David Gallusser ist Ökonom beim Schweizerischen Gewerkschaftsbund (SGB).
Statistiken in der Schweiz können sehr genau sein. So erfahren wir, wie viele Kühe es gibt oder wie viele Neugeborene Emma genannt werden. Geht es ums Eingemachte, ist die öffentliche Statistik aber oft unvollständig. Das ist bei der Verteilung von Vermögen und Vermögenseinkommen besonders der Fall. Die Reichsten und ihre Vertreterinnen in der Politik verhindern erfolgreich, dass genaue Erhebungen erstellt werden. Zu viele Informationen könnten die Legitimität der grossen Vermögen in Frage stellen und Forderungen nach höheren Steuern Auftrieb verleihen.

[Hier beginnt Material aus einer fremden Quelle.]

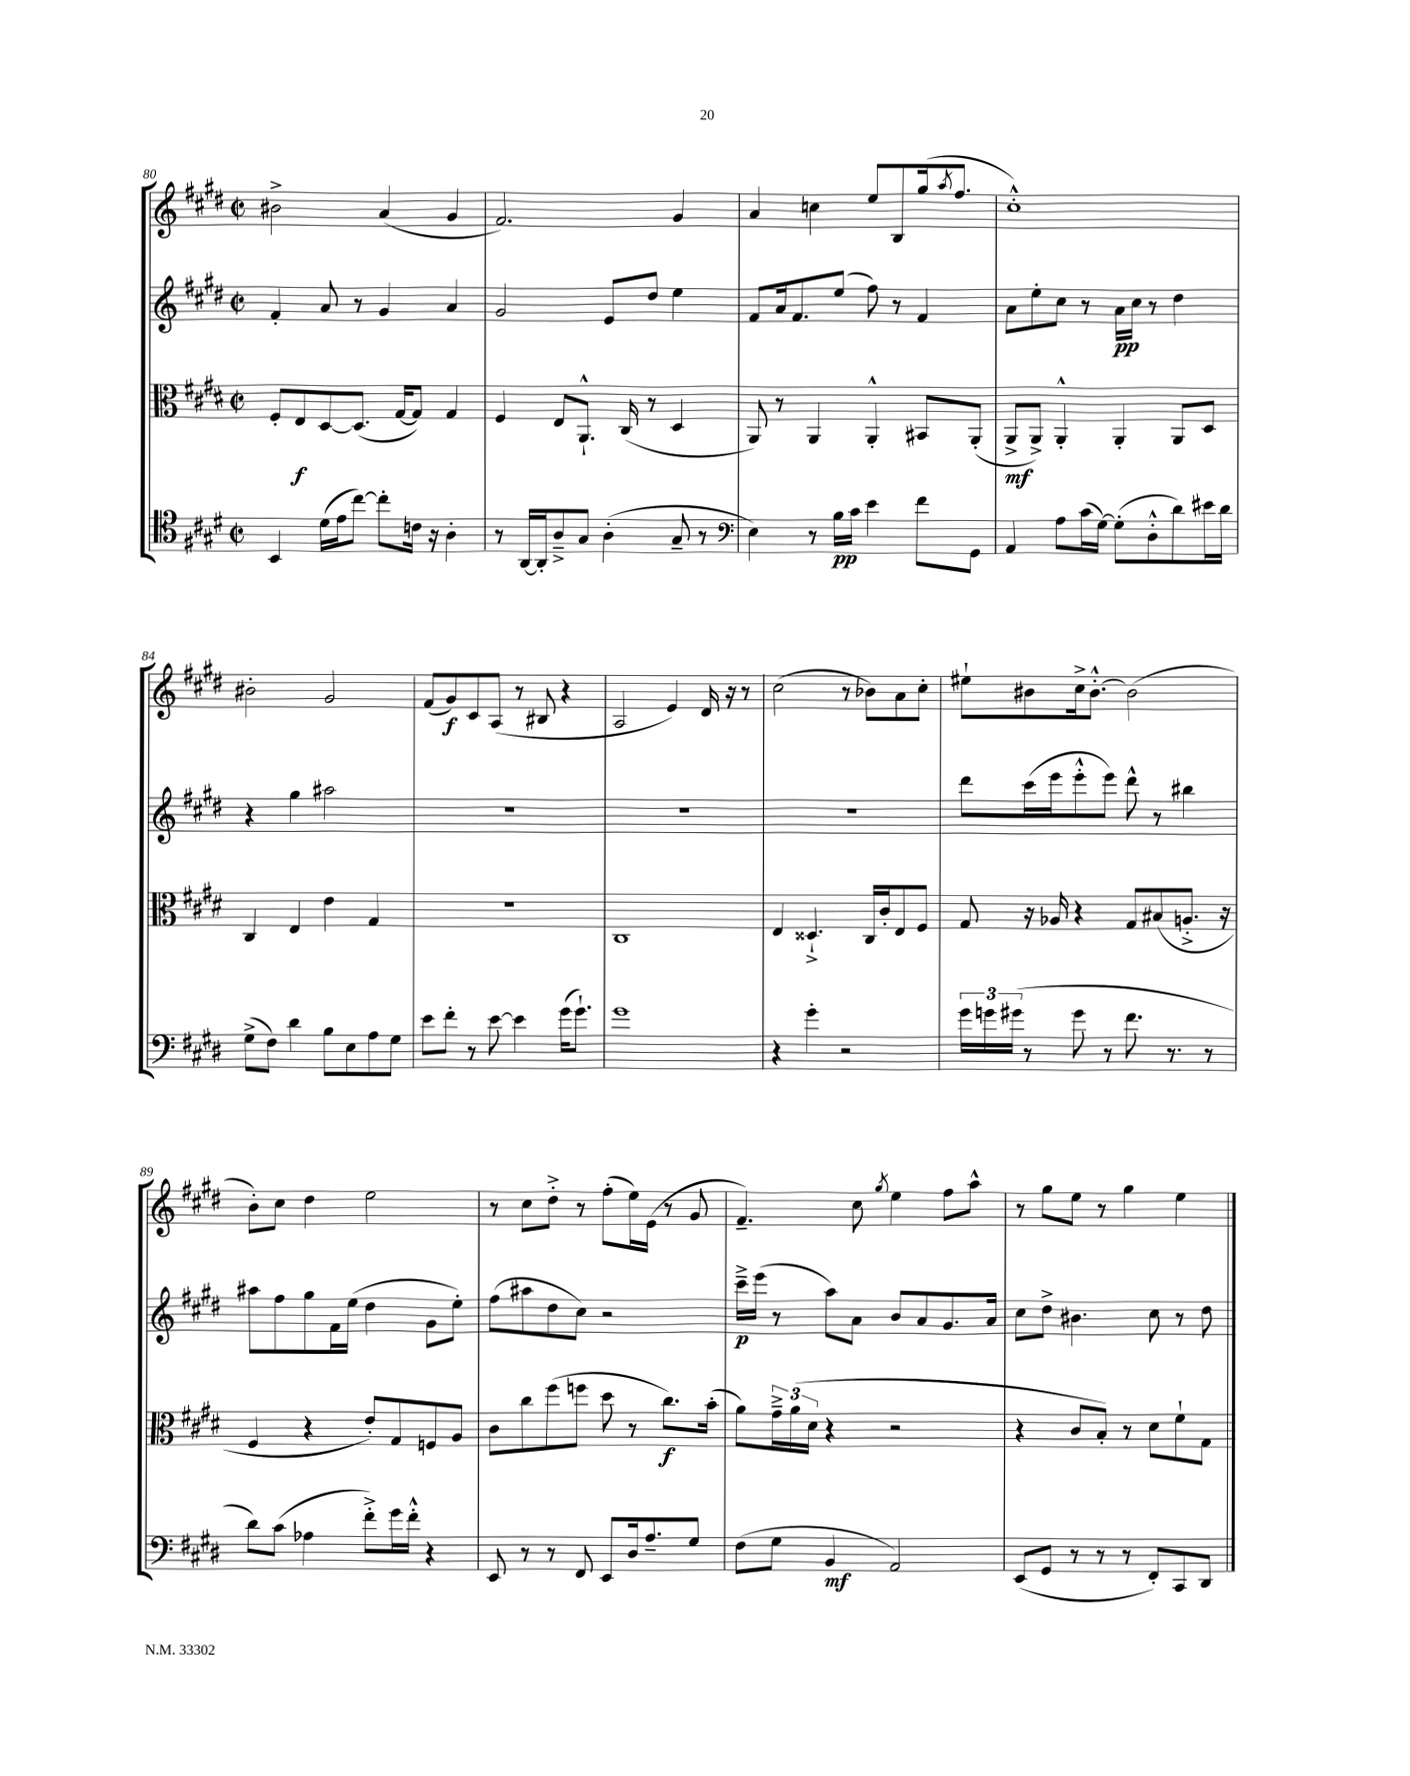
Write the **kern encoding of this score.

**kern	**kern	**kern	**kern
*staff4	*staff3	*staff2	*staff1
*clefC4	*clefC3	*clefG2	*clefG2
*k[f#c#g#d#]	*k[f#c#g#d#]	*k[f#c#g#d#]	*k[f#c#g#d#]
*M2/2	*M2/2	*M2/2	*M2/2
*met(c|)	*met(c|)	*met(c|)	*met(c|)
4BB	8F#'	4f#'	2b#^
.	8E	.	.
(16d#	[8D#	8a	.
16e	.	.	.
[8cc#)	(8.D#]	8r	.
8cc#']	.	4g#	(4a
.	[16G#	.	.
16c	8G#])	.	.
16r	.	.	.
4A'	4G#	4a	4g#
=	=	=	=
8r	4F#	2g#	2.f#)
[16AA	.	.	.
16AA']	.	.	.
8A~^	8E	.	.
8G#	8.AA`^^	.	.
(4A'	.	8e	.
.	(16C#	.	.
.	8r	8dd#	.
8G#~	4D#	4ee	4g#
8r	.	.	.
=	=	=	=
*clefF4	*	*	*
4E)	8AA)	8f#	4a
.	8r	16a	.
.	.	8.f#	.
8r	4AA	.	4cc
16B	.	(8ee	.
16c#	.	.	.
4e	4AA'^^	8ff#)	8ee
.	.	8r	8B
8f#	8BB#	4f#	(16gg#
.	.	.	8qaa
.	.	.	8.ff#
8GG#	(8AA'	.	.
=	=	=	=
4AA	8AA^	8a	1cc#'^^)
.	8AA^)	8ee'	.
8A	4AA'^^	8cc#	.
(16c#	.	8r	.
[16G#)	.	.	.
(8G#']	4AA'	16a	.
.	.	16cc#	.
8D#'^^	.	8r	.
8d#)	8AA	4dd#	.
16e#	8D#	.	.
16d#	.	.	.
=	=	=	=
(8G#^	4C#	4r	2b#'
8F#)	.	.	.
4d#	4E	4gg#	.
8B	4e	2aa#	2g#
8E	.	.	.
8A	4G#	.	.
8G#	.	.	.
=	=	=	=
8e	1r	1r	(8f#
8f#'	.	.	8g#)
8r	.	.	8c#
[8e	.	.	(8A
4e]	.	.	8r
.	.	.	8B#
(16g#	.	.	4r
8.g#`)	.	.	.
=	=	=	=
1g#	1C#	1r	2A
.	.	.	4e)
.	.	.	16d#
.	.	.	16r
.	.	.	8r
=	=	=	=
4r	4E	1r	(2cc#
4g#'	4.D##`^	.	.
2r	.	.	8r
.	16C#	.	8b-)
.	16c#'	.	.
.	8E	.	8a
.	8F#	.	8cc#'
=	=	=	=
24g#	8G#	8ddd#	8ee#`
24g	.	.	.
(24g#	.	.	.
8r	16r	(16ccc#	8b#
.	16A-	16eee	.
8g#	4r	8eee'^^	16cc#^
.	.	.	[8.b#'^^
8r	.	8eee)	.
8.f#	8G#	8ddd#^^	(2b#]
.	(8B#	8r	.
8.r	.	.	.
.	8.A'^	4bb#	.
8r	.	.	.
.	16r	.	.
=	=	=	=
8d#)	4F#	8aa#	8b')
(8c#	.	8ff#	8cc#
4A-	4r	8gg#	4dd#
.	.	16f#	.
.	.	(16ee	.
8f#'^)	8e')	4dd#	2ee
16g#	8G#	.	.
16f#'^^	.	.	.
4r	8F	8g#	.
.	8A	8ee')	.
=	=	=	=
8EE	8c#	(8ff#	8r
8r	8cc#	8aa#	8cc#
8r	(8ff#	8dd#	8dd#'^
8FF#	8ff	8cc#)	8r
8EE	8dd#	2r	(8ff#'
16D#	8r	.	16ee)
8.A~	.	.	(16e
.	8.cc#)	.	8r
8G#	.	.	8g#
.	(16b'	.	.
=	=	=	=
(8F#	8a)	16ccc#~^	4.f#~)
.	.	(16eee	.
8G#	24g#~^	8r	.
.	(24a	.	.
.	24d#	.	.
4BB	4r	8aa)	.
.	.	8a	8cc#
.	.	.	8qgg#
2AA)	2r	8b	4ee
.	.	8a	.
.	.	8.g#	8ff#
.	.	.	8aa^^
.	.	16a	.
=	=	=	=
(8EE	4r	8cc#	8r
8GG#	.	8dd#^	8gg#
8r	8c#	4.b#	8ee
8r	8B')	.	8r
8r	8r	.	4gg#
8FF#')	8d#	8cc#	.
8CC#	8f#`	8r	4ee
8DD#	8G#	8dd#	.
==	==	==	==
*-	*-	*-	*-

(Quelle: Brunner, Meier & Näf (2021): «Heterogeneity in Returns to Wealth. Evidence from Swiss Administrative Data», S. 29.)
GROSSE UNGLEICHHEIT. Zum Glück bringt die Forschung immer wieder Licht ins Dunkle. So wissen wir, dass die Vermögen in der Schweiz stark konzentriert sind. Das reichste Prozent aller Steuerpflichtigen – rund 50’000 Steuerpflichtige – besitzt über 40 Prozent aller steuerbaren Vermögen. Das sind 15 Millionen Franken pro Steuerpflichtigen. Zum Vergleich: Mehr als die Hälfte der Steuerpflichtigen besitzen weniger als 50’000 Franken steuerbares Vermögen. Leider blenden diese Zahlen vieles aus.
Die Pensionskassen werden nicht berücksichtigt, Immobilien sind zu tief bewertet, und Steuerhinterziehung ist verbreiteter, als viele wahrhaben möchten. Korrigiert man für die fehlenden Werte, steigen nicht nur die grossen, sondern auch die kleinen Vermögen. Die Ungleichheit bleibt trotzdem gross.
GROSSE VERMÖGEN. Zur Verteilung von Kapitalgewinnen ist in der Schweiz kaum etwas bekannt. Zum Beispiel: Wir wissen nicht, welches Einkommen die Anlegerinnen erzielen, wenn sie ihre Aktien mit Gewinn verkaufen. Aus anderen Ländern ist bekannt, dass diese Gewinne bei den Reichsten am höchsten ausfallen. Für den Kanton Bern konnten Ökonomen immerhin zeigen, dass Zinsen und Dividenden mit den Vermögen steigen (siehe Grafik). Der Grund für die ungleichen Erträge liegt in der Art des Vermögensbesitzes. Kleine Vermögen liegen oft auf Bankkonten, wo kaum Zinsen anfallen. Mittelgrosse Vermögen sind häufig in Eigenheimen investiert. Sie profitieren von steigenden Immobilienpreisen, erzielen aber wenig Finanzerträge. Grosse Vermögen bestehen zu einem bedeutenden Teil aus Beteiligungen. Das berechtigt die Reichsten zum Bezug der Unternehmensgewinne, und ihre Vermögen steigen parallel zu den Aktienkursen.